After two years of CPAP use, the results were staggering: patients showed significant reductions in their suffering from both migraines and sleep apnea.

– Hildegard Hidalgo, MD

The study, which was conducted by researchers at the Department of Neurology at Kamillus-Klinik in Asbach, Germany and presented at the 23rd Meeting of the European Neurological Society in Barcelona, Spain, showed not only a decrease in the frequency of migraines among sleep apnea patients who underwent CPAP treatment, but also a reduction in duration and intensity. Patients also showed a decline in reliance on medication to treat their migraines. Moreover, patients were able to get back to work and take full advantage of their days off. Basically, thanks to CPAP treatment, patients with sleep apnea and debilitating migraines were able to get back to enjoying their lives, as opposed to being buckled up in the fetal position on the bathroom floor wishing the pain would stop.
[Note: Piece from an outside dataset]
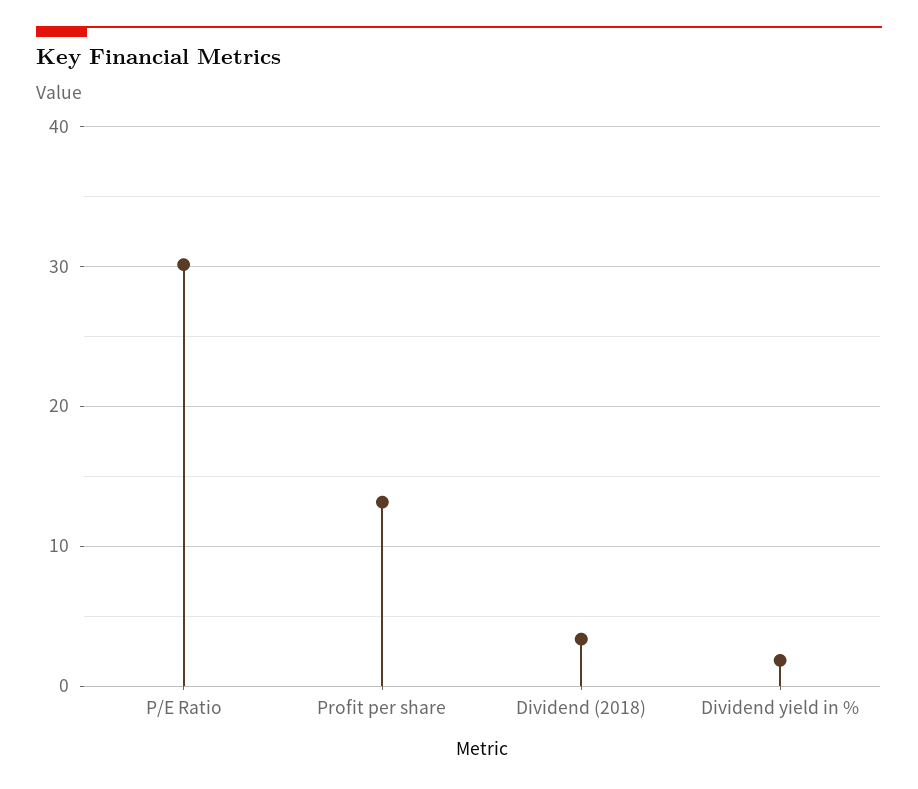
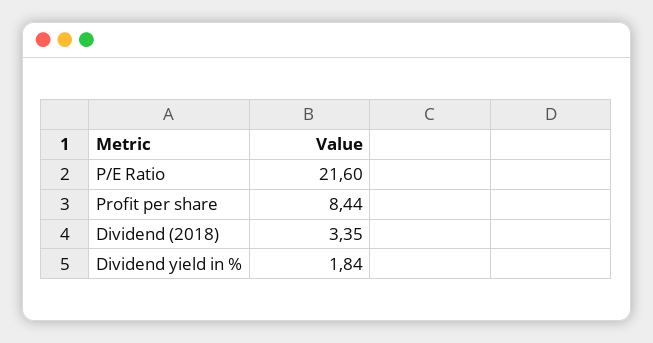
P/E Ratio: 30 -> 21.6
Profit per share: 13 -> 8.44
Researchers in the study wanted to further examine the relationship between migraines and sleep apnea in order to determine if the solution to alleviating the migraines could be achieved with CPAP therapy. Specifically, researchers wanted to take a closer look at why sleep apnea might cause chronic migraines. They believe the answer lies in the fact that when you struggle for breath during one of the possibly hundreds of nightly “apneas,” your brain gets less oxygen, which can cause something called hypoxemia or hypoxia, essentially meaning that you have lower levels of oxygen in your blood stream. Researchers took a look at thirty people who suffer from both sleep apnea and migraines and followed up with the patients over the course of two years.

After two years, the results were staggering: patients showed significant reductions in their suffering from both migraines and sleep apnea. Migraineurs – that is the name for people who suffer from migraines – reported drastic relief from their symptoms. After two years, zero patients lost days off work and the inability to work was hugely reduced, which essentially means less loss of earnings. This is great news for sufferers of sleep apnea and migraines, because just two months after this study was presented, another study, which was conducted in Denmark, shows that prolonged, untreated migraine attacks can result in brain lesions and loss of brain tissue volume. So, if you don’t want to end up like Jack Nicholson at the end of the One Flew Over the Cuckoo’s Nest, it is important to persistently adhere to your CPAP treatment. And just imagine it: life without migraines. Sounds good, doesn’t it?


Hidalgo, MD., Hildegard. CPAP improves migraine burden in patients with sleep apnea. 23rd Meeting of the European Neurological Society (ENS). Abstract O314. June 10, 2013.